| Text |
━━━━━━━━

When Should I Accept That My Affair Will Never Be Forgiven?

By: Katie Lersch: I sometimes hear from people who are beyond remorseful for having an affair. Often, they would do absolutely anything in order to be forgiven. And, they have often tried multiple things in order to achieve this goal, but have been unsuccessful. This leaves them wondering if there will ever be a resolution or if their one time mistake is going to mean that forgiveness will never be possible and that there is a chance that their marriage can never be saved.

Common comments are things like: “I had an affair about two and a half years ago. In the beginning, my husband said that he would try to forgive me eventually so that we could try to save our marriage. To my husband’s credit, he didn’t leave me. He did stay with me, although our marriage has never even begun to recover. He still has so much anger toward me. I have offered to go to counseling. I have waited for there to be improvements. But there haven’t been any. Lately, my husband has started going out with coworkers instead of coming home after work. I am sure that female coworkers tag along. If he were to cheat on me, I am not sure that I can even blame him. But at this point, over two years have gone by and he still seems as angry with me as when he first found out. I haven’t looked at another man since then and I never will again. But I am wondering at which point I should accept that I am never going to be forgiven. And if I’m not going to be forgiven, then this probably means that my marriage is over, right?”

━━━━━━━━

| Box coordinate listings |
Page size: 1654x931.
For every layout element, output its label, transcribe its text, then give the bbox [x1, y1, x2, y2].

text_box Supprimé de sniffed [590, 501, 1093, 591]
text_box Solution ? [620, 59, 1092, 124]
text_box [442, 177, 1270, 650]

━━━━━━━━

| Written problem 1 |
In the text on affair forgiveness, what leaves remorseful people wondering whether there will ever be a resolution? Answer in one to three sentences.
| Written problem 2 |
Continue the piece on affair forgiveness from the point where it stops.

| Task answer 1 |
They have often tried multiple things to be forgiven and have been unsuccessful. That failure leaves them wondering whether their one-time mistake means forgiveness will never be possible and their marriage can never be saved.

| Task answer 2 |
I am not sure if there is ever any time frame on this. Every one situation is unique and different. And, I’m not sure that I would ever encourage anyone to give up on forgiveness. Sometimes, it does come when it is least expected or when the cheating spouse stops asking for it. And frankly, forgiveness isn’t always necessary to saving your marriage, especially at first. But I think that every one can agree that it is often the gold standard. In the following article, I will offer some tips which might help to put this in perspective in order to help this wife come up with a sensible next step.

Every Ounce Of Healing Does Not Hinge on Forgiveness: I completely understand wanting to be forgiven. I was the faithful spouse, but I know that my spouse started asking for forgiveness almost immediately. People want forgiveness because it signifies an improvement or a sense of relief. It shows that at least at some point in the future, your spouse might be willing to put this behind them and to start over with a clean slate. And this might mean that you aren’t going to have to make up for or live with this mistake for the rest of your life.

I do understand this, but at the same time, it’s important to look at the other side of this in order to understand why your spouse may have a hard time with forgiveness, at least right now. Many people assume that if they do forgive, then they are almost condoning the act of cheating. Many faithful spouses tell me that they are reluctant to forgive because they don’t want to give off the impression that they are ever going to be OK with their spouse’s infidelity or that they are ever going to be able to forget about it.

It can take quite some time for the faithful spouse to understand that they get to define the terms of the forgiveness and that it doesn’t always mean that forgiveness is the same as negating or erasing the affair.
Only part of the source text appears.